◆ WORK ORDER A
Return word for word the lines of the records from their beginning through the line that contains "Reading left to", leaving out the pictures.

== TEXT PASSAGE

On June 9, 2026, the Securities and Exchange Commission’s (“SEC”) Division of Examinations (“Division”) issued a risk alert (“Risk Alert”) summarizing examination findings concerning SEC-registered investment advisers’ duty to address economic conflicts of interest. The Risk Alert focuses on financial incentives that may affect an adviser’s recommendations of particular products, services, custodians, account structures or fee arrangements, and identifies recurring deficiencies in advisers’ disclosures, billing practices and compliance programs.
The Risk Alert underscores the SEC staff’s continued focus on whether advisers are providing full and fair disclosure of material conflicts and maintaining compliance programs reasonably designed to address those conflicts. The Division observed undisclosed or inadequately disclosed economic conflicts, practices inconsistent with client agreements and disclosures, and compliance programs that did not fully address conflict-related risks. Consistent with Supreme Court precedent and other SEC guidance, advisers must either eliminate conflicts or clearly disclose them so that clients can provide informed consent. Generic or incomplete disclosures remain a key examination concern, particularly where they describe a practice as something that “may” occur when the adviser knows it is already occurring, or where they obscure economic incentives that could cause the adviser to render advice that is not disinterested.

====
== EXERCISE DATA

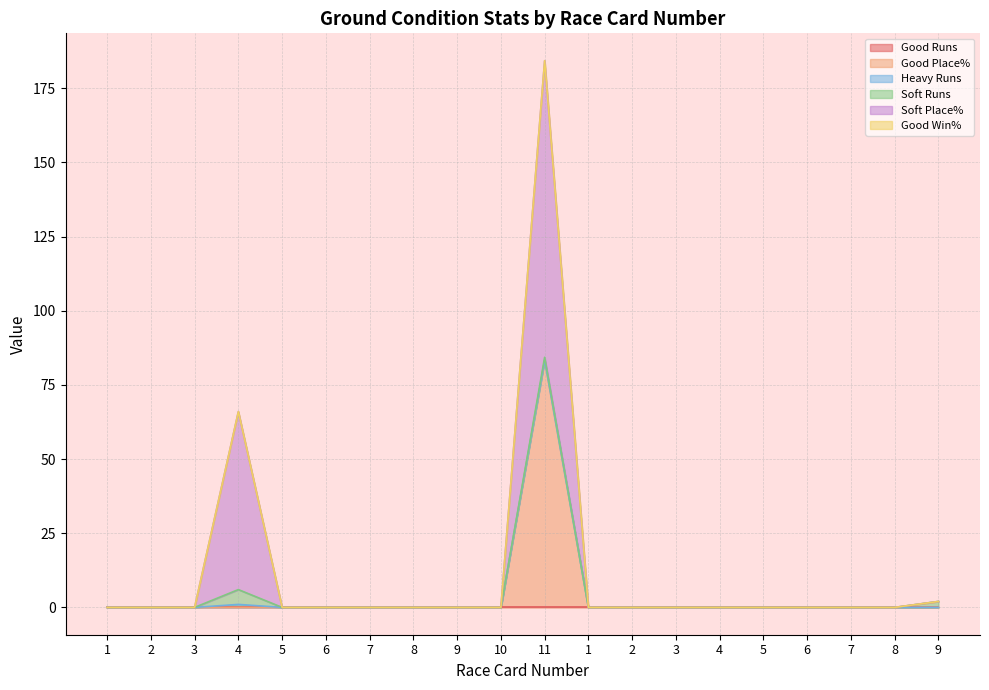

How many lines are shown in the chart?

6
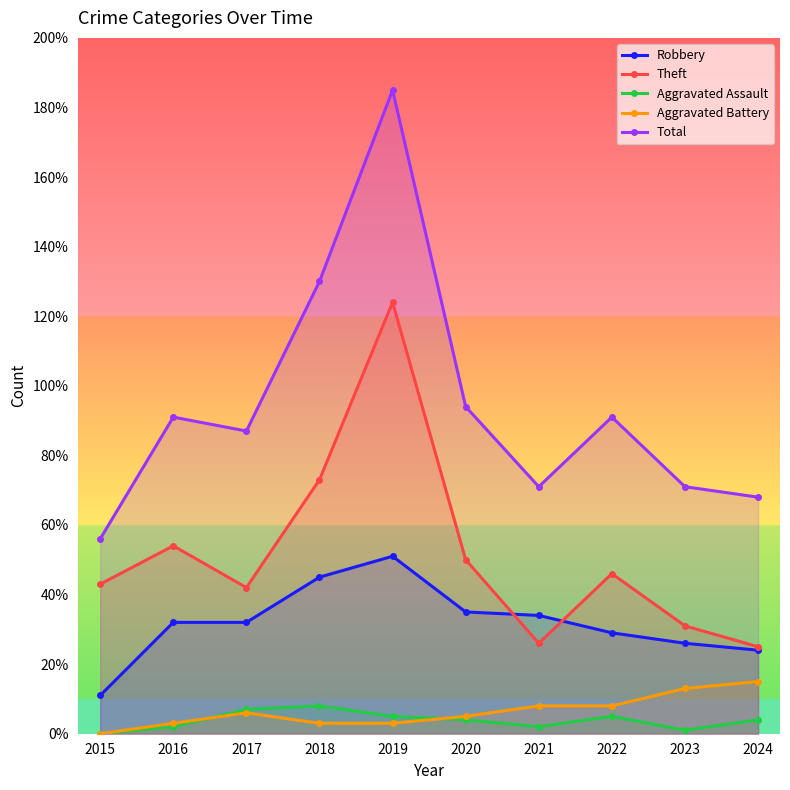

Reading left to right, extract all data points from this chart.

Robbery: 2015=11	2016=32	2017=32	2018=45	2019=51	2020=35	2021=34	2022=29	2023=26	2024=24
Theft: 2015=43	2016=54	2017=42	2018=73	2019=124	2020=50	2021=26	2022=46	2023=31	2024=25
Aggravated Assault: 2015=0	2016=2	2017=7	2018=8	2019=5	2020=4	2021=2	2022=5	2023=1	2024=4
Aggravated Battery: 2015=0	2016=3	2017=6	2018=3	2019=3	2020=5	2021=8	2022=8	2023=13	2024=15
Total: 2015=56	2016=91	2017=87	2018=130	2019=185	2020=94	2021=71	2022=91	2023=71	2024=68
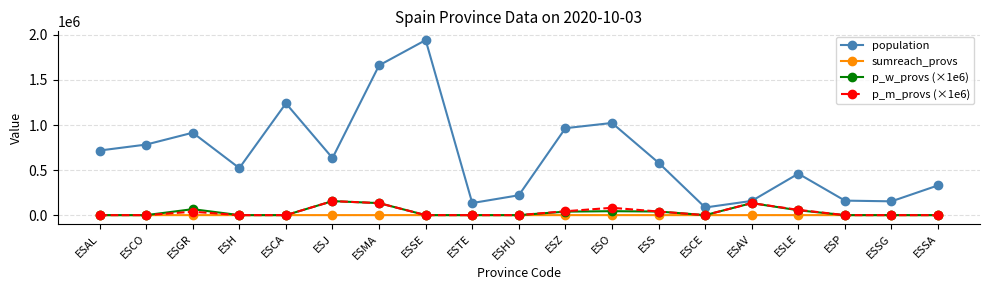

What is the difference between the maximum and minimum values in the population series?

1857612.0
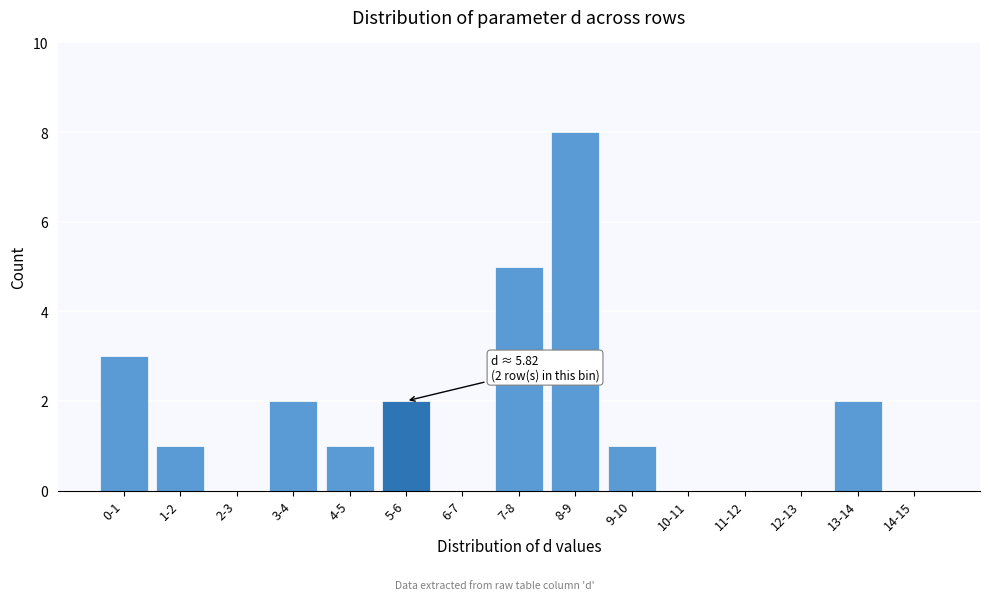

Reading right to left, extract all data points from this chart.

14-15=0	13-14=2	12-13=0	11-12=0	10-11=0	9-10=1	8-9=8	7-8=5	6-7=0	5-6=2	4-5=1	3-4=2	2-3=0	1-2=1	0-1=3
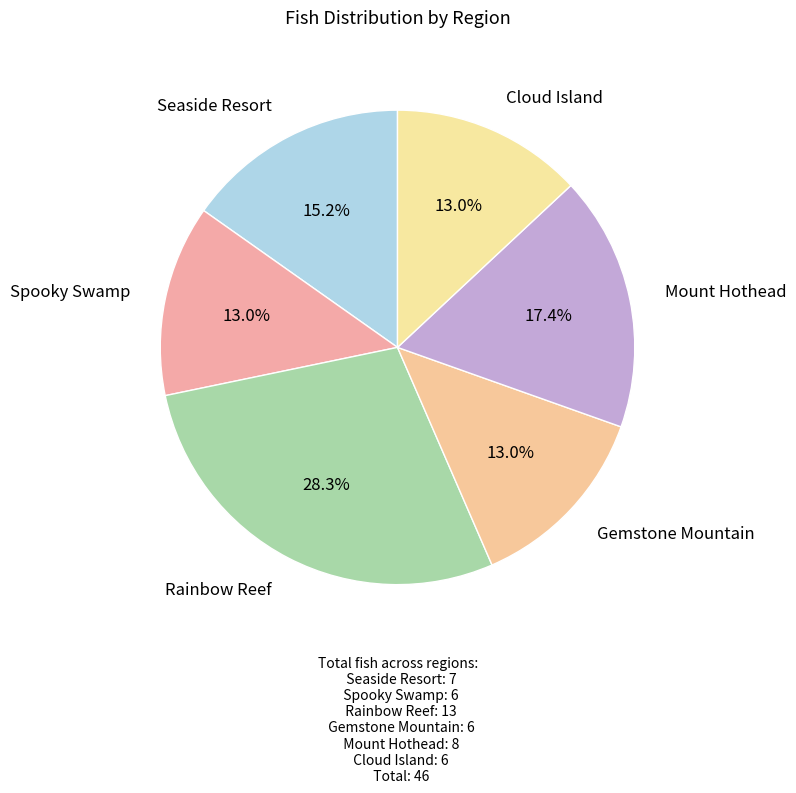

How many segments does this pie chart have?

6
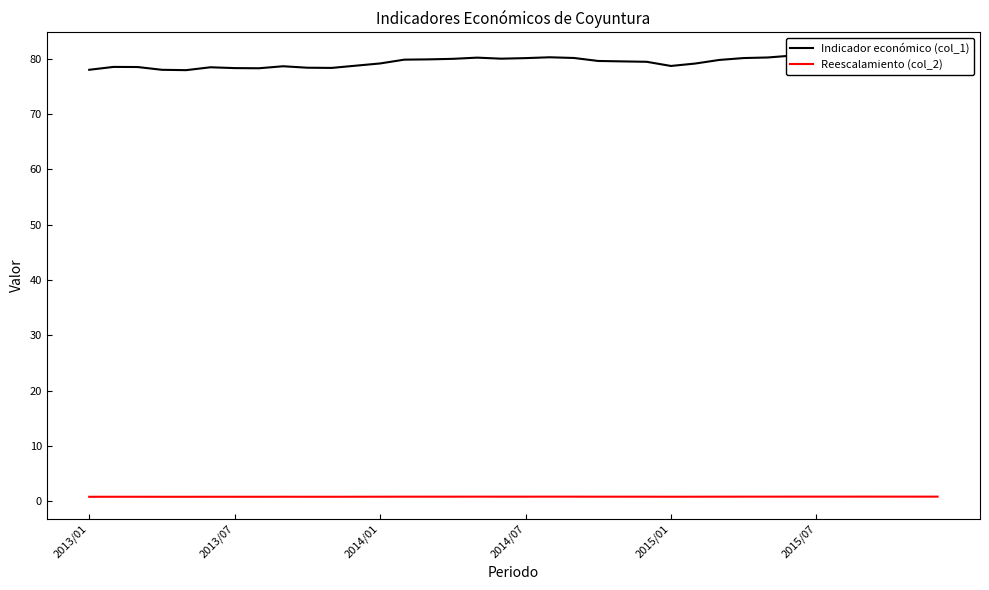

What is the approximate value of Indicador económico (col_1) at 2013/07?

78.5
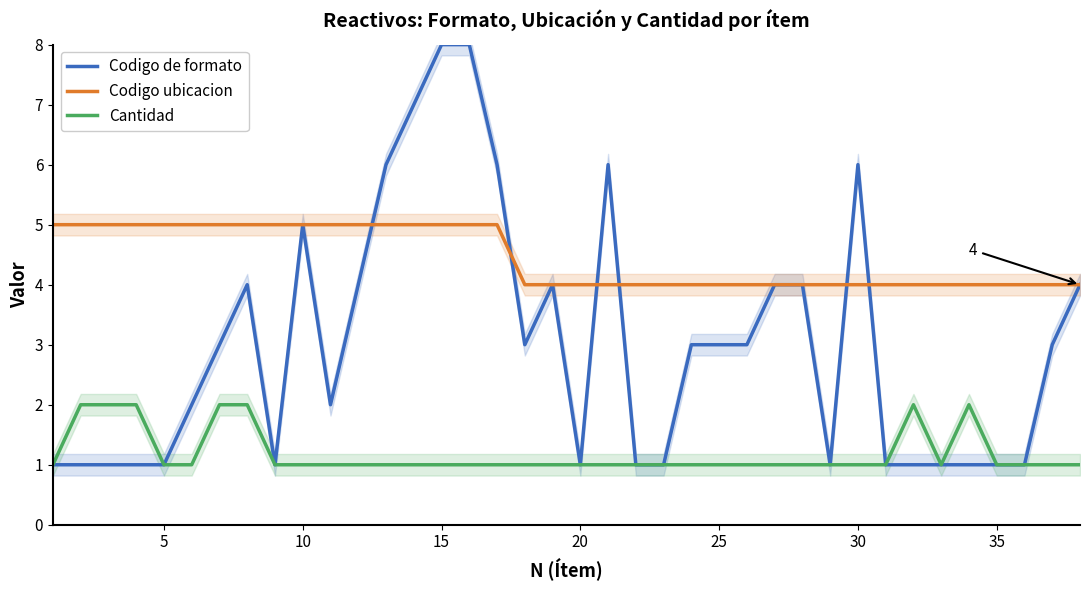

List the series in order of their overall mean, lowest first.

Cantidad, Codigo de formato, Codigo ubicacion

====

◆ WORK ORDER B
Answer these questions about the passage on the SEC risk alert:
(i) On what date did the Division of Examinations issue the risk alert?
(ii) Under Supreme Court precedent and other SEC guidance, what must advisers do about conflicts?
(iii) Which word in a disclosure does the passage flag when the adviser knows the practice is already occurring?

◆ EXERCISE RESPONSE A
How many lines are shown in the chart?

6

Reading left to right, extract all data points from this chart.

◆ EXERCISE RESPONSE B
(i) June 9, 2026.
(ii) They must either eliminate conflicts or clearly disclose them so that clients can provide informed consent.
(iii) "May."